Livros, séries, filmes e muito mais ♥

17
Fev24

Filmes | Óscares 2024: Past Lives, Killers of the Flower Moon, American Fiction

Nomeados para a categoria de Melhor Filme

Vera

Continuamos na saga de ver alguns dos filmes nomeados para os Óscares e achei melhor começar a trazer-vos reviews neste formato conjunto, para não abarrotar o blog de publicações seguidas destes filmes.

 

Past Lives

Poster do filme Past Lives

Um filme dividido em três atos (temporais) diferentes, focando-se nos encontros, desencontros e reencontros de dois amigos de infância, da Coreia do Sul, que sempre gostaram um do outro. Nora parte, desde cedo, para os Estados Unidos, o que impede desde logo qualquer relação entre os dois.

É um filme com uma ambiência muito melancólica, de onde conseguimos retirar bastante dos silêncios, das expressões faciais e olhares, e de tudo o que não se diz.
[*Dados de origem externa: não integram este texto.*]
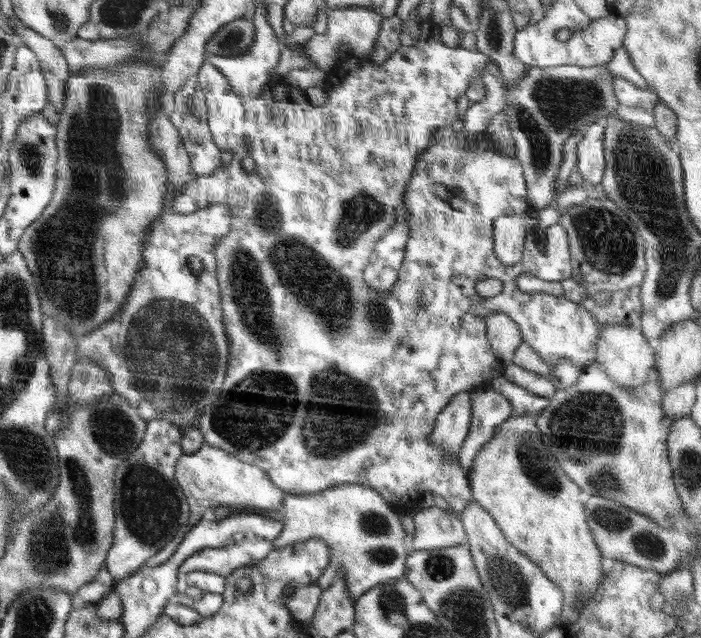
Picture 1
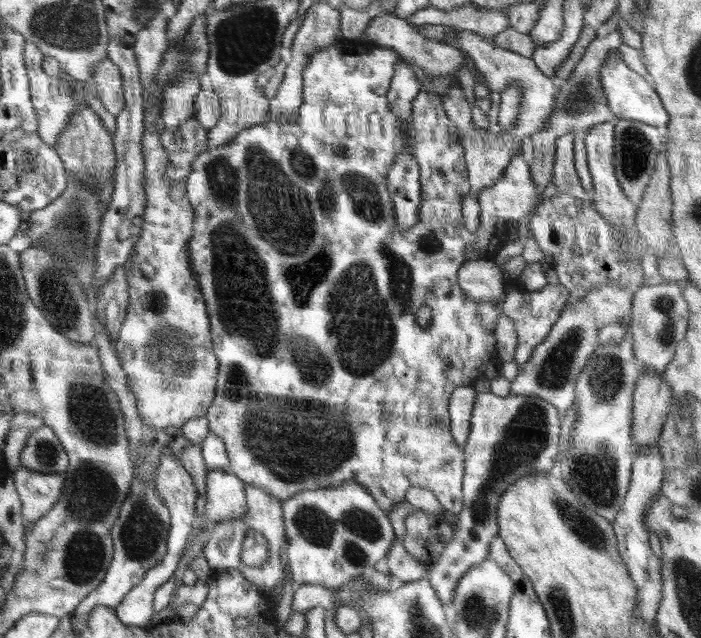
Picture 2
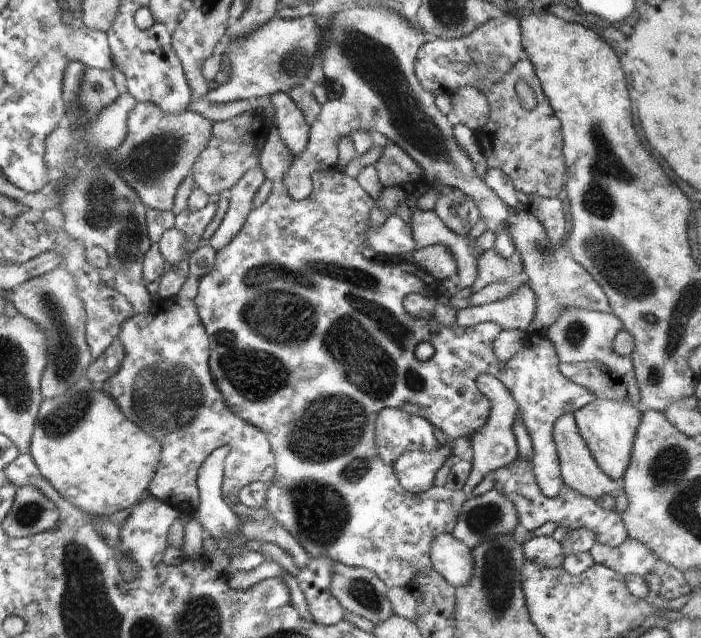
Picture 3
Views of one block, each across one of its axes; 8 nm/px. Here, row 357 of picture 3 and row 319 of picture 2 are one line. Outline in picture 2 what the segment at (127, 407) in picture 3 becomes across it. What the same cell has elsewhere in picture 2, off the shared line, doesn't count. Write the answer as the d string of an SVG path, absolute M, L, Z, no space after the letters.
M161 118L156 120L156 124L144 125L144 134L142 134L142 151L144 152L144 184L146 193L146 210L144 210L144 224L142 224L142 234L138 238L138 242L132 248L132 254L128 256L128 260L124 262L123 266L126 269L126 281L128 281L128 306L126 308L127 315L124 316L124 322L118 331L118 340L116 343L116 353L120 360L122 369L128 374L129 379L132 380L129 384L130 391L136 396L136 407L138 407L138 415L144 422L145 426L152 426L154 429L165 430L167 427L182 427L188 420L198 417L206 417L208 408L212 404L217 392L217 375L219 372L219 363L214 355L211 339L211 328L206 308L206 303L202 292L200 292L199 284L196 282L196 276L192 274L190 260L188 260L188 241L192 238L192 221L194 221L194 214L190 208L190 202L186 198L186 188L183 181L168 180L166 178L167 155L160 144L160 132L162 132L163 123Z

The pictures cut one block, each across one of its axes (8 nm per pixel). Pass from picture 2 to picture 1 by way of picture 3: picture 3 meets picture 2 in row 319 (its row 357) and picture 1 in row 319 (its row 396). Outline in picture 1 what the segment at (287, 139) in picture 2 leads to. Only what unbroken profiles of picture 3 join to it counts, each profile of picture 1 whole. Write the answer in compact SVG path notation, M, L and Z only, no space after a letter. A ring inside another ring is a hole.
M429 17L422 20L419 27L421 34L416 44L400 45L380 66L368 58L354 56L354 52L344 43L335 70L327 72L327 79L335 85L334 89L327 92L326 104L318 108L309 103L304 89L292 87L283 80L278 82L268 80L262 85L256 98L241 99L218 69L210 63L204 63L196 75L209 108L207 118L209 129L213 141L222 150L232 153L232 161L228 167L221 165L212 174L197 176L187 183L182 192L182 202L180 198L176 198L173 208L228 204L232 211L231 229L215 244L215 250L213 250L217 258L217 281L221 294L223 323L229 338L227 372L218 399L200 415L199 430L202 432L204 442L221 448L239 461L261 468L270 477L272 484L276 484L276 487L280 488L284 494L310 495L331 487L354 484L372 488L399 510L410 503L416 503L422 495L428 492L442 496L454 511L461 512L474 501L468 468L462 468L459 465L457 454L451 454L435 446L430 438L434 432L436 416L456 394L489 385L492 380L501 376L505 369L504 364L492 352L487 337L485 316L494 312L503 312L511 316L520 327L522 340L534 349L540 360L548 364L551 373L554 373L554 367L560 358L568 358L568 362L572 363L576 369L583 369L588 363L594 362L600 327L597 320L584 310L582 305L564 296L558 298L540 291L526 293L517 287L515 281L517 276L526 272L547 281L562 281L571 277L573 268L569 240L563 226L556 225L554 230L547 231L544 236L545 247L542 250L536 246L534 228L528 230L521 259L516 264L504 264L496 258L493 251L494 221L502 216L524 214L525 210L529 209L526 199L527 182L523 177L523 168L516 156L500 154L500 149L503 150L503 148L490 140L488 131L475 135L471 149L464 149L466 138L463 131L456 132L451 127L451 124L459 118L456 107L458 96L464 94L465 88L476 77L487 72L486 64L489 62L495 64L495 62L478 50L471 51L462 46L452 48L444 44L441 41L440 26ZM247 157L254 160L255 166L251 172L244 171L240 164L241 160ZM436 184L445 185L450 194L447 200L436 196L434 193ZM456 188L462 190L464 194L462 199L454 194ZM404 202L410 234L404 247L405 255L398 273L398 280L387 292L376 292L375 288L368 286L364 280L363 270L369 263L376 243L385 236L387 230L393 227L395 208ZM486 278L497 278L503 284L501 292L492 298L480 296L475 289L476 283Z

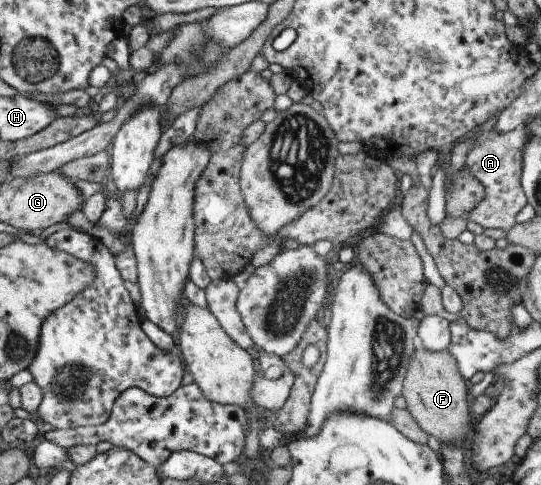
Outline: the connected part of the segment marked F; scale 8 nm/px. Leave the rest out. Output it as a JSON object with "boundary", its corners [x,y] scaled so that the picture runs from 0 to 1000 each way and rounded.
{"boundary":[[[784,715],[765,720],[739,814],[762,864],[811,913],[850,918],[871,899],[876,862],[865,847],[869,819],[843,744],[824,718],[817,724],[787,724]]]}

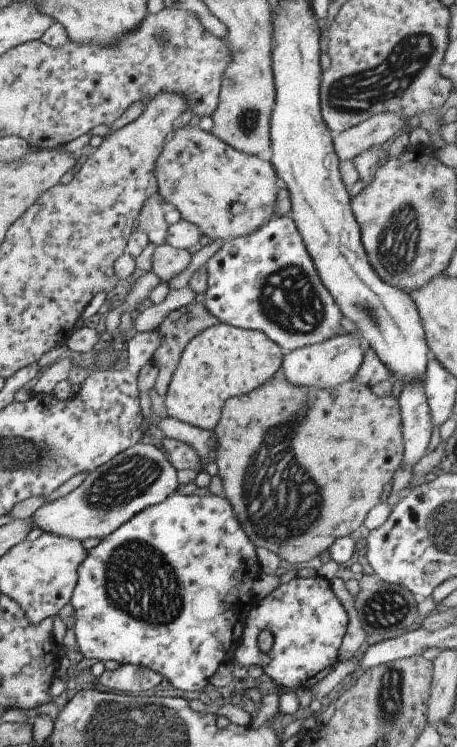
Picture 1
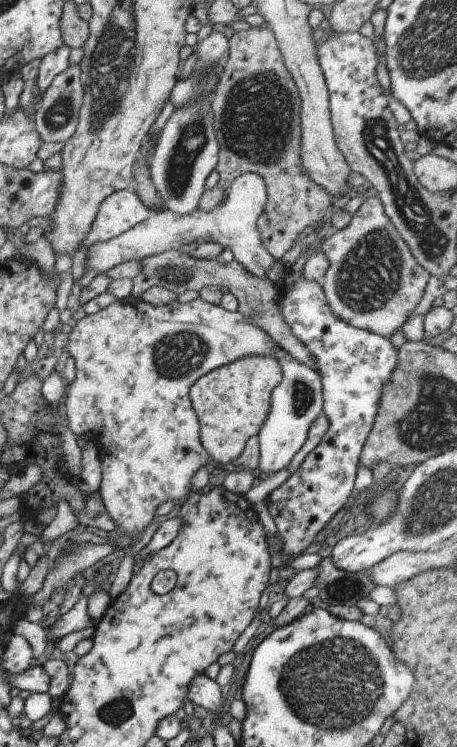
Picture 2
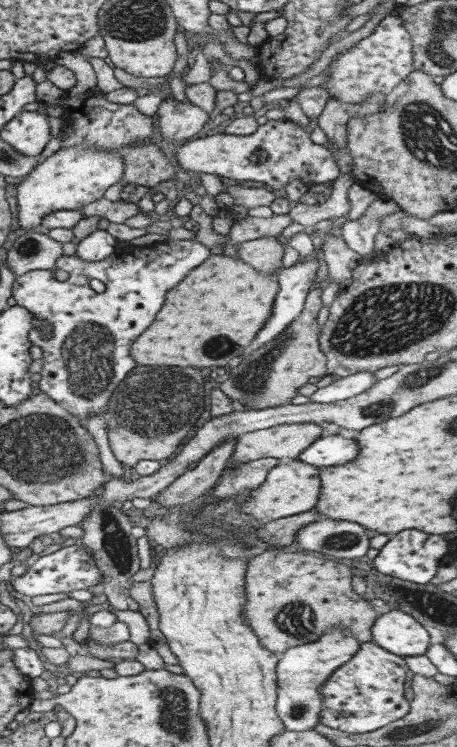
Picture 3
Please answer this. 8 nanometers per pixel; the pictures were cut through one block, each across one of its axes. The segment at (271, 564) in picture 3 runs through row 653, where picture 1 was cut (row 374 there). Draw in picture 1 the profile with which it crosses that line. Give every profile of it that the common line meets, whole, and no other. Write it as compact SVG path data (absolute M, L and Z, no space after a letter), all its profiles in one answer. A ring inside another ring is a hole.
M280 371L276 376L270 378L270 382L264 382L254 392L226 400L222 414L220 414L220 422L213 431L218 438L218 460L215 463L218 466L218 476L222 478L223 496L231 504L246 536L253 541L256 547L268 548L281 560L286 560L294 565L304 564L315 556L321 556L322 552L329 550L338 538L352 536L352 533L355 533L364 524L368 512L380 503L384 486L391 481L401 466L405 453L404 438L402 438L402 410L400 410L398 399L394 396L378 397L372 393L370 387L356 384L353 380L324 390L300 388L300 386L290 384Z

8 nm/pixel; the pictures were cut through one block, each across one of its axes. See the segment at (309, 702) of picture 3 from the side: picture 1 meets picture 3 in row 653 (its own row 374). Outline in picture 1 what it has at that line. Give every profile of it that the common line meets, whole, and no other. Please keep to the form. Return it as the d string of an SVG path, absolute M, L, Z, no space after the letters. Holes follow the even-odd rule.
M344 333L328 338L322 344L303 346L284 355L280 372L294 386L324 390L352 381L356 370L362 366L362 360L364 360L364 345L360 344L358 333Z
É muito, muito bonito e retrata muito bem aquele sentimento que certamente todos conhecemos de que podíamos ter amado, ter estado com outra pessoa noutra vida; mas nunca foi o momento certo, nunca existiram as circunstâncias certas para acontecer nesta.

As personagens têm uma profundidade incrível, sobretudo nas ausências de diálogo, e conseguimos perceber aquilo que Hae Sung representa para Nora: não apenas um "podia ter sido", mas também uma ligação à sua cultura.

Não acho que vá ganhar o prémio de Melhor Filme, com concorrentes tão fortes quanto Poor Things, Oppenheimer e até Killers of the Flower Moon. Está no entanto nomeado também para Melhor Guião Original e, apesar de não conhecer ainda os restantes nomeados, não me importava que o ganhasse.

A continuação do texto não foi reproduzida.